Sykes v. United States

PER CURIAM..

The appeal in this case involves two contentions which may be disposed of in a few words. Appellant was indicted and convicted of robbery. He was arrested at two o’clock in the morning of April 6, 1943. In the trial the police Sergeant who had ordered a “look out” for appellant and his arrést, testified that he had questioned appellant at Police Headquarters at noon of the day of his arrest and before his arraignment, and that appellant had denied having any connection with the robbery, but had admitted being in the company of two other men charged with the same offence shortly before and shortly after the robbery. One of these men had been tried and pleaded guilty. Appellant was arraigned the following morning at ten o’clock.

It was insisted at the argument that the admission into evidence of the statements made by the appellant to the police ¿officer prior to arraignment was contrary to the rule announced by the. Supreme Court in the McNabb case.1 We think there is no merit in the contention.

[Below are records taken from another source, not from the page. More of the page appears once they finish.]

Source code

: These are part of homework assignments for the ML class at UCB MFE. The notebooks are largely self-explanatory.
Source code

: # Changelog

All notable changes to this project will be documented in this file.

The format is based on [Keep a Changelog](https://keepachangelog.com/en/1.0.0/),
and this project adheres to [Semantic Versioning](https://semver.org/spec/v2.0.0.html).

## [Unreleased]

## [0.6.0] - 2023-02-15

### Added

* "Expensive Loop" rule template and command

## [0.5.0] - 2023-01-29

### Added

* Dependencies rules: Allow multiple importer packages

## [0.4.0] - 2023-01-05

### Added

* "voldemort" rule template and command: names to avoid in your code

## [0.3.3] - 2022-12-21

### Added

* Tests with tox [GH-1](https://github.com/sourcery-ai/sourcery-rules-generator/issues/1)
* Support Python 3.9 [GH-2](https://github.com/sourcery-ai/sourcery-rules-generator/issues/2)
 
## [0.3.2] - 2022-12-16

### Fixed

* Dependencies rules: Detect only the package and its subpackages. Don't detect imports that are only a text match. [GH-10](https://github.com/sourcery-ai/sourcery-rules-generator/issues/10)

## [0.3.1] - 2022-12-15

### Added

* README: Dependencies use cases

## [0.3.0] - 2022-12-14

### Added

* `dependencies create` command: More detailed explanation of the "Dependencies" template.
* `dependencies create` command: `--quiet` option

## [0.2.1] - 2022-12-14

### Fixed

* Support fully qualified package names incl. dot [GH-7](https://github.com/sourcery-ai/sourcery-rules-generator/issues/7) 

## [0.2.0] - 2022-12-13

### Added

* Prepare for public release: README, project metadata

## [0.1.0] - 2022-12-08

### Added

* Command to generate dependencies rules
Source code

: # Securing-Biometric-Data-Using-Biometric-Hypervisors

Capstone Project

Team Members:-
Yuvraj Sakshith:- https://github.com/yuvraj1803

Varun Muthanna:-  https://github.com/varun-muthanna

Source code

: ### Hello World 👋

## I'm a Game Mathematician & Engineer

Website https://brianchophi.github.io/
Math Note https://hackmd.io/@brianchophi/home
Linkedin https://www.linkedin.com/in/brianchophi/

In the subsequent case of United States v. Mitchell, 64 S.Ct. 896, the Supreme Court explained that the rule in the Mc-Nabb case did not render inadmissible a voluntary confession obtained during an illegal detention, provided it was not induced by the illegal detention. In this case there was no confession and appellant’s admissions made to the officer, even if they be considered damaging, are not claimed to have been coerced. Appellant’s conviction was due to the spontaneous identification of him by his victim.

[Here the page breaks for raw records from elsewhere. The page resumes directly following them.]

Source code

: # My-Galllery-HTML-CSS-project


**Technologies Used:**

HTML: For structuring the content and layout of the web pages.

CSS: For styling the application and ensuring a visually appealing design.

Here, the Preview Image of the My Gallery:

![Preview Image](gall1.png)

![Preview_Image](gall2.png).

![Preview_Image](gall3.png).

The second point is that when appellant’s witness, Costello, who had previously pleaded guilty, was asked on cross-examination when he had first known appellant, he replied “Two years ago in Lorton.” Counsel says the jury could not, as the result of this testimony, escape know*141ing that appellant was an ex-convict and that the statement was therefore seriously prejudicial. This may be true, but the question asked of appellant’s witness was when and not where he had first met appellant, and his answer that he had met him in a Federal prison was wholly voluntary, and, in the circumstances, the most that appellant had the right to ask was that the jury should be told that they should not consider the statement in relation to his guilt or innocence in the trial then in progress; but counsel for appellant made no such request.2 The answer of the witness was not called to the court’s attention in any way, and without such a request, it is too late now to urge it as a sufficient ground to set aside the conviction.

Affirmed.

McNabb v. United States, 318 U.S. 332, 63 S.Ct. 608, 87 L.Ed. 819.

Mr. Goff, who represents appellant on this appeal, was not counsel at the trial.